***** 提示文 *****

本書でぼくが訴えたかったのは、ひとことで言えば、「哲学とは一種の観光である」ということです。観光客は無責任にさまざまなところに出かけます。好奇心に導かれ、生半可な知識を手に入れ、好き勝手なことを言っては去っていきます。哲学者はそのような観光客に似ています。哲学に専門知はありません。哲学はどのジャンルにも属しません。それは、さまざまな専門をもつ人々に対して、常識外の視点からぎょっとするような視点を一瞬なげかける、そのような不思議な営みです。ソクラテスの対話編には、哲学のそんな本質がすでに明確に刻まれています。

*****

依頼内容 1 => 提示文では、哲学とは一種の何であると述べられていますか?
依頼内容 2 => 下の行のうち、「order: Lecanorales」を含む行から「genus: Micropterus」を含む行までを、両端の行も含めてそのまま再掲してください。

***** 処理対象 *****

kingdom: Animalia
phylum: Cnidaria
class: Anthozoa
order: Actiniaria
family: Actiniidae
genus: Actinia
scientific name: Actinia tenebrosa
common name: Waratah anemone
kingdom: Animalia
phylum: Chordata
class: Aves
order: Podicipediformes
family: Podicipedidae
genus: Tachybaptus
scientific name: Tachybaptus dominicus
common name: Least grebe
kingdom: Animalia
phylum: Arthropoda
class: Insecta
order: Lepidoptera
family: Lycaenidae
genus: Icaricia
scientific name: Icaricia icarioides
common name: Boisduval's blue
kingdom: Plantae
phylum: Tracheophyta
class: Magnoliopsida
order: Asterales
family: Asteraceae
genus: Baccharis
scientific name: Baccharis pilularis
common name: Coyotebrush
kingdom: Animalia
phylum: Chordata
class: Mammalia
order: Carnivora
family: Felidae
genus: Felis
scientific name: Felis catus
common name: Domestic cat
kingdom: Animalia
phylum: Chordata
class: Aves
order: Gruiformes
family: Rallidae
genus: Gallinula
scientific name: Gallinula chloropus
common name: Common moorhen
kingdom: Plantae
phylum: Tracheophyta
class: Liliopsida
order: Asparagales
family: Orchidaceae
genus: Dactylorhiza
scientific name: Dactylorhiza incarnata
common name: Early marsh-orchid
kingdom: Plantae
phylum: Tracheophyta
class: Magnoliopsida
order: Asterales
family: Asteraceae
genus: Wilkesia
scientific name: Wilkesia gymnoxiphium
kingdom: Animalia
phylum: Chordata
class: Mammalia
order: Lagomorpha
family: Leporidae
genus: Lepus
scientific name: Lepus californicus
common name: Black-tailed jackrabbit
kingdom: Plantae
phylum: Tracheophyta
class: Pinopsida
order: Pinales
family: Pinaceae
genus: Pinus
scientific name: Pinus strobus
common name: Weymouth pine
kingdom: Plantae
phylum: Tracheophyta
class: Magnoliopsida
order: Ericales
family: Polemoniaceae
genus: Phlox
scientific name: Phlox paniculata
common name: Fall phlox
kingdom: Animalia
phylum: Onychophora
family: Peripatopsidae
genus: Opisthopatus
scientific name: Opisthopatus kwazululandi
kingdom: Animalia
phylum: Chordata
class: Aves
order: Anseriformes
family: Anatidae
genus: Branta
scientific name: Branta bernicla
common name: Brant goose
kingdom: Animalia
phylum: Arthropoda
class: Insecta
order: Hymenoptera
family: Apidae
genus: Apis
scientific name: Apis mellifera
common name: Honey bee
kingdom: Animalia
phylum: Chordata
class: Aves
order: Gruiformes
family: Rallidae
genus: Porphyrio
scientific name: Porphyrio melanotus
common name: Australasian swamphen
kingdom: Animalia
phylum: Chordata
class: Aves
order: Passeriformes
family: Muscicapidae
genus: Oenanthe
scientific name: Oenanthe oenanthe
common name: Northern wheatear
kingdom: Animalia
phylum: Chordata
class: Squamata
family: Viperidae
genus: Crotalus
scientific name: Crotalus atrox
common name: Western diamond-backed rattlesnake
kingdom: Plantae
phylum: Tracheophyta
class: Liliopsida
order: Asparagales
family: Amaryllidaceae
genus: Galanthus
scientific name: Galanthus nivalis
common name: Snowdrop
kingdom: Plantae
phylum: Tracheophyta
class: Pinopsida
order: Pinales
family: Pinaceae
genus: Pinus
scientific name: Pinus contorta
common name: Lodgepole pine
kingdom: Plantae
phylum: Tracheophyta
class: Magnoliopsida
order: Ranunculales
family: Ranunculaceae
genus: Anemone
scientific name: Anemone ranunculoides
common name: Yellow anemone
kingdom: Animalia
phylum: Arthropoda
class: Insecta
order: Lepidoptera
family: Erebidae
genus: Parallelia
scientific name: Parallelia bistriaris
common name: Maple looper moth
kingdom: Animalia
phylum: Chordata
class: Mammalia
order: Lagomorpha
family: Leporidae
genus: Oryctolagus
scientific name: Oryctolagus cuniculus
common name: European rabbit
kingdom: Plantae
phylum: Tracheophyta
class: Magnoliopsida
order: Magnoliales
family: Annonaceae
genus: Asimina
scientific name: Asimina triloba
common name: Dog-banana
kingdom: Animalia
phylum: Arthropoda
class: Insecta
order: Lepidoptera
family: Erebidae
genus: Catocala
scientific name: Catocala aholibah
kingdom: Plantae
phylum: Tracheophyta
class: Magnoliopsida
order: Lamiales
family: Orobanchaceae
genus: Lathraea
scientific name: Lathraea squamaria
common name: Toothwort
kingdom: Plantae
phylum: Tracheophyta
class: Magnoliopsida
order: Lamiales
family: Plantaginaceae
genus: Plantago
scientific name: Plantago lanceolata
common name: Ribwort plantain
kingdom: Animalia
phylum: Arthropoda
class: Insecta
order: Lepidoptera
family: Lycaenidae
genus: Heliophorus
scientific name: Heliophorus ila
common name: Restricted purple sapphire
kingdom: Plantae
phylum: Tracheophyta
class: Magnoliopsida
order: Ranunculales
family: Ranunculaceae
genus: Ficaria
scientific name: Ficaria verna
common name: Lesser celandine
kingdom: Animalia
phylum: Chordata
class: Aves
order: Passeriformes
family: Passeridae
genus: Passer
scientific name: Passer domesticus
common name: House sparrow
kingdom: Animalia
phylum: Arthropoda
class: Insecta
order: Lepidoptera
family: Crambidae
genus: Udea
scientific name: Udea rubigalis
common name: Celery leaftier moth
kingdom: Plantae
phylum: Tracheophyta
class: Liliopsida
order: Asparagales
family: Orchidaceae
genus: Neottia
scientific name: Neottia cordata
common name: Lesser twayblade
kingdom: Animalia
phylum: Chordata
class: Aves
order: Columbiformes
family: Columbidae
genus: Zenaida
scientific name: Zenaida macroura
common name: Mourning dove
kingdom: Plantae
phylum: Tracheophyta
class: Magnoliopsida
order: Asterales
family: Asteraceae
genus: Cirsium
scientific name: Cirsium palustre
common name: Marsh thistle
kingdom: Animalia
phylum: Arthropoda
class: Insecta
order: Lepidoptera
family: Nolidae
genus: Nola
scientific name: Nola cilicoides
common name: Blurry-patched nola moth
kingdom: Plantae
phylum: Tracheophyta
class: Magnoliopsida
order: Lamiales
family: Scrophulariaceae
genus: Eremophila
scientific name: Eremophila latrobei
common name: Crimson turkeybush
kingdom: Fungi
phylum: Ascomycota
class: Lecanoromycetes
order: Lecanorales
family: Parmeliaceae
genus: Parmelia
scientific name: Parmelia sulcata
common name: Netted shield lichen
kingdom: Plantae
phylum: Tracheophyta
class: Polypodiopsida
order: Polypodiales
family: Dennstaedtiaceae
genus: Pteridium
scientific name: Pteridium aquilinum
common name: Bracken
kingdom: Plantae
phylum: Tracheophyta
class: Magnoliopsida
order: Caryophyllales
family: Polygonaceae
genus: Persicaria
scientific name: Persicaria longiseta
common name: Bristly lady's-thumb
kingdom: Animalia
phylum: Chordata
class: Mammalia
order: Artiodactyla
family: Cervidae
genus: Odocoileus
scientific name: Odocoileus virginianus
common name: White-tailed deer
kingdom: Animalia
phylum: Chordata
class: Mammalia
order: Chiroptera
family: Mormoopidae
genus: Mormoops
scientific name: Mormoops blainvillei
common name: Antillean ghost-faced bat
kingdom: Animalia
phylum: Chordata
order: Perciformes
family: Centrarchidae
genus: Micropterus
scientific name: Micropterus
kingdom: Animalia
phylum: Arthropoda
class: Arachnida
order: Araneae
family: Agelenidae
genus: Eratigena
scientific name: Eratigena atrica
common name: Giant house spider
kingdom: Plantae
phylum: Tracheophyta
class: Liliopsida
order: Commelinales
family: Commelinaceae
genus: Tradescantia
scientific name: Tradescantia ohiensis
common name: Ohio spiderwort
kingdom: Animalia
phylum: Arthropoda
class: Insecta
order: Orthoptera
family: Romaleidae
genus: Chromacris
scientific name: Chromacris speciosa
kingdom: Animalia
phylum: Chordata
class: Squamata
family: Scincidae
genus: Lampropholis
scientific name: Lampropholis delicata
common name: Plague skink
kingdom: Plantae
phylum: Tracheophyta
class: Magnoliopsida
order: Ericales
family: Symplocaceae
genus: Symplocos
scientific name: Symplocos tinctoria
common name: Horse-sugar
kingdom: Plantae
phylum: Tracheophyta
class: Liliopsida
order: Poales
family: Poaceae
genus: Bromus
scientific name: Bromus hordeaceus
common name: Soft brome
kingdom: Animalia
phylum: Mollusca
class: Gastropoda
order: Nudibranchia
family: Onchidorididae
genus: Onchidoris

*****

最終回答 1 => 一種の観光です。

最終回答 2 =>
order: Lecanorales
family: Parmeliaceae
genus: Parmelia
scientific name: Parmelia sulcata
common name: Netted shield lichen
kingdom: Plantae
phylum: Tracheophyta
class: Polypodiopsida
order: Polypodiales
family: Dennstaedtiaceae
genus: Pteridium
scientific name: Pteridium aquilinum
common name: Bracken
kingdom: Plantae
phylum: Tracheophyta
class: Magnoliopsida
order: Caryophyllales
family: Polygonaceae
genus: Persicaria
scientific name: Persicaria longiseta
common name: Bristly lady's-thumb
kingdom: Animalia
phylum: Chordata
class: Mammalia
order: Artiodactyla
family: Cervidae
genus: Odocoileus
scientific name: Odocoileus virginianus
common name: White-tailed deer
kingdom: Animalia
phylum: Chordata
class: Mammalia
order: Chiroptera
family: Mormoopidae
genus: Mormoops
scientific name: Mormoops blainvillei
common name: Antillean ghost-faced bat
kingdom: Animalia
phylum: Chordata
order: Perciformes
family: Centrarchidae
genus: Micropterus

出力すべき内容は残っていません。